Power Over Ethernet is a technology that enables electrical current to be transmitted over standard Ethernet network cables rather than traditional power cords. POE is a convenient way to supply power to devices like VoIP phones, security cameras and RFID readers, without having to install dedicated electrical wiring.
If a device is POE-enabled then only the network connection needs to be made. The device receives its electrical power from the same cable. This greatly reduces the time and cost involved with deploying new equipment, as well as being more flexible and scalable. Devices can be repositioned more easily, and reliability is also improved because critical network equipment is usually backed up by an uninterruptible power supply.
IEEE standards 802.3af and 802.3at ensure the reliable operation of all compatible POE equipment. If your network doesn’t already support POE, then upgrading is relatively simple. There are two common approaches – POE Switch and POE Injection (or POE Midspan).
1. POE Switch
A POE switch is a normal rack-mounted network switch with integrated Power over Ethernet functionality. It automatically recognizes any POE-enabled devices connected to the
switch, and supplies power to the device accordingly. Power will not be sent if the device is not POE-compatible.
2. POE Injector
A POE Injector (also known as a POE Midspan) injects power into non-POE network links. To upgrade a specific port, the cable simply needs to be patched through the Midspan. This is a flexible and cost effective solution when only a few POE ports are needed.
If your network supports POE, but your device doesn’t, then it’s sometimes possible to use a POE splitter to power the device. The splitter connects to the network RJ45 port, and splits the simultaneous transmission of data and power into two separate ports.
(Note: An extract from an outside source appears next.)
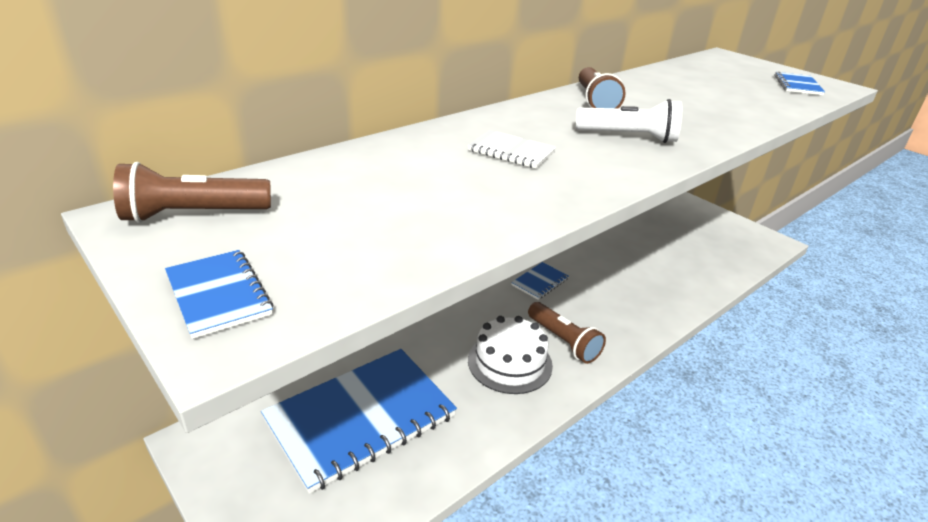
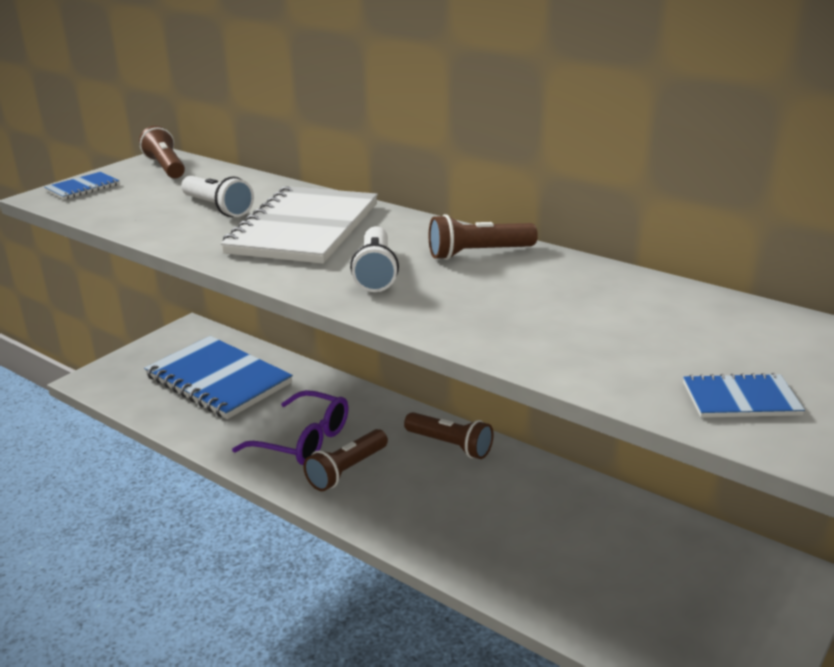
camera: 80 degrees right, 5 degrees down
white notebook [468,130,556,169] -> white notebook [220,186,378,264], size x2.31
white cake [468,316,553,394] -> purple glasses [232,390,348,465]
blue notebook [511,262,569,300] -> brown flashlight [404,412,493,459]
none -> white flashlight [181,176,254,217]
One port is a standard RJ45 network connection, and the other is a DC power jack that outputs a low voltage suitable for the IP phone, camera or other device.
How POE works
Ethernet cables are constructed of eight wires arranged in four twisted pairs. Two pairs are used for transmitting data under 10 and 100BASE-T Ethernet, and all four pairs are used for transmitting data under Gigabit Ethernet. POE treats each pair as a single conductor, and can use any two pairs to carry electrical current.
Power is injected onto the cable at level that is safe for humans – typically 48 volts DC. However, sensitive equipment that has not been designed to receive POE may suffer damage even at that level, so the POE switch performs a signature detection process and only sends power if a compatible device is detected.
Once power has been enabled, the switch monitors the electrical stream and will cut power to the cable if too much or too little power is drawn. This ensures that the supply of power is terminated if the device is unplugged.